After being charged with first degree murder and making an initial appearance in court, McGregor was sent to the Royal Ottawa Hospital for a 30-day psychiatric assessment. He later pleaded not guilty by reason of insanity. During McGregor's trial it was discovered that he informed his psychiatrist, weeks before Allen's murder, that he had wanted to kill her. In March 1993, Justice Louise Charron delivered her 149-page judgement rejecting McGregor's claim of insanity. He was sentenced to life in prison.

McGregor was released from prison after 29 years behind bars.

==Legacy and Consequences==

=== Colin McGregor ===
McGregor was sentenced to life imprisonment and served 29 years. He was granted day parole to a halfway house in 2020 and full parole in 2022. While incarcerated, he learned French and became a bilingual writer. He contributed articles and maintained a blog for the online magazine The Social Eyes, co-authored two books with Raymond Viger (including the Quebec Suicide Prevention Handbook), and tutored other inmates. In one of his Social Eyes posts, he stated that prison had not made him bitter, citing his ability to help fellow prisoners, attend church services, and read extensively.

Regarding the murder of his wife, Patricia Allen, McGregor has written, “I will never live down what I did.” In a later French-language interview (translated), he said: “It took me years to become aware of this, but I decided not to blame others and to look at myself in the mirror … I reflected on the crime, I committed the crime, and I am guilty.” McGregor has not publicly apologized for the killing.

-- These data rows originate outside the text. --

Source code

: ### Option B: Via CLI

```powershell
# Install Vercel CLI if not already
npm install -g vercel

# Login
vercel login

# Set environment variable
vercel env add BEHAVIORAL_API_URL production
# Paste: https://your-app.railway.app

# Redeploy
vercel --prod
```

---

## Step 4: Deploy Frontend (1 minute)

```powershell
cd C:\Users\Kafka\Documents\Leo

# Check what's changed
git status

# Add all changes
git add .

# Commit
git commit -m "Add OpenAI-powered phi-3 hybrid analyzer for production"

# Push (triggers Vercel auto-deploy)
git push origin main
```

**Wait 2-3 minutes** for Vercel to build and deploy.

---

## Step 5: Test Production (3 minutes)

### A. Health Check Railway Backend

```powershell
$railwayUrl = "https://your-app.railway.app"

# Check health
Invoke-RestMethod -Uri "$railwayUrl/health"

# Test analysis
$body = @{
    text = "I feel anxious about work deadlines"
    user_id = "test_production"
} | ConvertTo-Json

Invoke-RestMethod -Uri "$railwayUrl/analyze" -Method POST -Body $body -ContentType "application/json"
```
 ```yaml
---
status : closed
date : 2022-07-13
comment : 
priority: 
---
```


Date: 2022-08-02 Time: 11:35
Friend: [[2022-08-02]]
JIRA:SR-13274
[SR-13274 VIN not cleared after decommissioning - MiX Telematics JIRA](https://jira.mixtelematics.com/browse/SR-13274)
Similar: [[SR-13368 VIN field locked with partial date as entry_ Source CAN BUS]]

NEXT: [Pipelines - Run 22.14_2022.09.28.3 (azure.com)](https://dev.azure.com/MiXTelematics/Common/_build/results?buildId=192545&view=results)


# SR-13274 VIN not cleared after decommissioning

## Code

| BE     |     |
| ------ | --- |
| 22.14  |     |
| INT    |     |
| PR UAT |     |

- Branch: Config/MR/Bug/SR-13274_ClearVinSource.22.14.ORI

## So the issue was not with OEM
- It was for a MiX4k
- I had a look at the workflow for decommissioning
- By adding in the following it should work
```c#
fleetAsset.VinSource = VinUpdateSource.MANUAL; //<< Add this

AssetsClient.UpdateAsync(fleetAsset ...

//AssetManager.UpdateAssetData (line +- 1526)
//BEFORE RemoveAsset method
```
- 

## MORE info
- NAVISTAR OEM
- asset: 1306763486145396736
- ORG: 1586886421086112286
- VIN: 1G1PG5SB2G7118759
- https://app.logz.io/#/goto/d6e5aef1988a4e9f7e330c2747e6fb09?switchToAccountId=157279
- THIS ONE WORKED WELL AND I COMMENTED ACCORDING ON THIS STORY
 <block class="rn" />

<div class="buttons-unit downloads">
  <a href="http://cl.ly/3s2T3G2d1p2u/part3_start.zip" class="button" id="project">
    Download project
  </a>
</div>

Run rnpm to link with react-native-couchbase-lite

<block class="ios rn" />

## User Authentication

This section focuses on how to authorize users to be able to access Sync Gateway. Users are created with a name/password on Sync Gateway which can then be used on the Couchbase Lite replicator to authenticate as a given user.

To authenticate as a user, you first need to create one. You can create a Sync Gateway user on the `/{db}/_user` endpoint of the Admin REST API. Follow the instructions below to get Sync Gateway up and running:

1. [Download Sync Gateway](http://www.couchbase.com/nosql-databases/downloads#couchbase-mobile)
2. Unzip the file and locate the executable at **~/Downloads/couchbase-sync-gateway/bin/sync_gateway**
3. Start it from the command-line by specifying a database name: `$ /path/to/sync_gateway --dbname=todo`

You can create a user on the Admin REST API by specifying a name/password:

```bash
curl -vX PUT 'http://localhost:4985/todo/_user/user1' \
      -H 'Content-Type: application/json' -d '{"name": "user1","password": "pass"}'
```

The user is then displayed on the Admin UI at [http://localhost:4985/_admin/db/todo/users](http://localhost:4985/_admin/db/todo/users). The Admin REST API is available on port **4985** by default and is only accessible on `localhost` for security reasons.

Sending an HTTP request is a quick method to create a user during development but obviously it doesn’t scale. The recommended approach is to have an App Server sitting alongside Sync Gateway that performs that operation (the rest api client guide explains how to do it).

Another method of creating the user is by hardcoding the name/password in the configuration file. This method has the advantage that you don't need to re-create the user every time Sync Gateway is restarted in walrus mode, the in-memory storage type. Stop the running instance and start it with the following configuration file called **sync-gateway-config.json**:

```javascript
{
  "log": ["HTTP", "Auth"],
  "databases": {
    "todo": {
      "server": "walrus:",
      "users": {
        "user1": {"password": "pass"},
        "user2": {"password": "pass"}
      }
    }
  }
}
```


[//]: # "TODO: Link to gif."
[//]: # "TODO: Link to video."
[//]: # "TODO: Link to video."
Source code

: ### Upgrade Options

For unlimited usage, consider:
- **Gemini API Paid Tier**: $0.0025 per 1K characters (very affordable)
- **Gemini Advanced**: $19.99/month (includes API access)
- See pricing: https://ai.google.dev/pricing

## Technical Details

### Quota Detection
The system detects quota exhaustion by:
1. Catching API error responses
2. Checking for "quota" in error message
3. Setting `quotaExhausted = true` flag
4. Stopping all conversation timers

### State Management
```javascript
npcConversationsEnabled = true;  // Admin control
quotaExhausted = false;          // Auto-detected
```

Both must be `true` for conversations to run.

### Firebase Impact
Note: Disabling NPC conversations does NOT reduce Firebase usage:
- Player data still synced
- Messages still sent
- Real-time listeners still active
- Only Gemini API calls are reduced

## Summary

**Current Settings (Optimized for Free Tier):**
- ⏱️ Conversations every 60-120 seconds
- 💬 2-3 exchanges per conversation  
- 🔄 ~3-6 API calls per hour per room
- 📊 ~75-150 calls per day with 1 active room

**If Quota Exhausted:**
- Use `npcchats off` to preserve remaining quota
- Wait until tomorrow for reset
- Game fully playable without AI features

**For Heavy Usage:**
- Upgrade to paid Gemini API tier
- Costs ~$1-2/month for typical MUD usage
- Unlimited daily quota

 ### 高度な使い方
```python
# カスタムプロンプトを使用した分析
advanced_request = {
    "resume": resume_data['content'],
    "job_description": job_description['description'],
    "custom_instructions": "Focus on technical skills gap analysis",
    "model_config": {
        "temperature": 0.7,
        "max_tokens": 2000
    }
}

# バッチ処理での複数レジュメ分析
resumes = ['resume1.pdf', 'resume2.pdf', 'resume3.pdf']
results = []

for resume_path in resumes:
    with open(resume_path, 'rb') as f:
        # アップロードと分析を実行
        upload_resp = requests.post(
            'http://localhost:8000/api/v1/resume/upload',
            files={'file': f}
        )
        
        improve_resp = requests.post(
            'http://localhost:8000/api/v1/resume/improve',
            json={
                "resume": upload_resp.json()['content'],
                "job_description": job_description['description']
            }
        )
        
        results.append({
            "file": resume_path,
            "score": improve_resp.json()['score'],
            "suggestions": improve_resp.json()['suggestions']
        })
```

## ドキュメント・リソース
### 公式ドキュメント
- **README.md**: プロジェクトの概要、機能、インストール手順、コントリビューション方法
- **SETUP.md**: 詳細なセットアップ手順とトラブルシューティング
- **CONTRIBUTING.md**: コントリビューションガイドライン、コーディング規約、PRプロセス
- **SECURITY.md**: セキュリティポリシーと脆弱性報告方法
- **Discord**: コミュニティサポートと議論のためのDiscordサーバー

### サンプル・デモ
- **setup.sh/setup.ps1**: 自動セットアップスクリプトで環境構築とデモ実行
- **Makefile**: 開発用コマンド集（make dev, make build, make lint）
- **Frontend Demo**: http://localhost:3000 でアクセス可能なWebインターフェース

=== Remembering Patricia Allen ===
Patricia Allen's murder has a legacy that lives on today in several different ways and memorials.

In 1992 a scholarships fund was created at Carleton University in her honour called the Patricia Allen Memorial Fund. At first it started with private donations but later made use of other fundraising such as bingo nights and an annual golf tournament. By 1996 it had raised over $220,000 CAD to fund scholarships for graduate students who conduct research into spousal violence.

Also in 1992 the McGill University Faculty of Law Class of 88 created an annual guest lecture in her honour named the Patricia Allen Memorial Lecture, which consists of a yearly lecture (or two) "devoted to sensitizing and educating the legal community and others about pressing social and legal issues related to violence, especially against women."

In 1994, the Patricia Allen Memorial Fund supported a study with the Institute for Clinical Evaluative Sciences to explore when would it be necessary for doctors to report threats made by their patients. The results of the study assisted medical professionals to make several recommendations, such as compelling doctors to report their patient's serious threats concerning harming a person to the police or risk disciplinary action under professional misconduct regulations.

Patricia Allen's name is engraved on Enclave, a monument commemorating the lives of Ottawa women who were murdered by men from 1990 to 2000.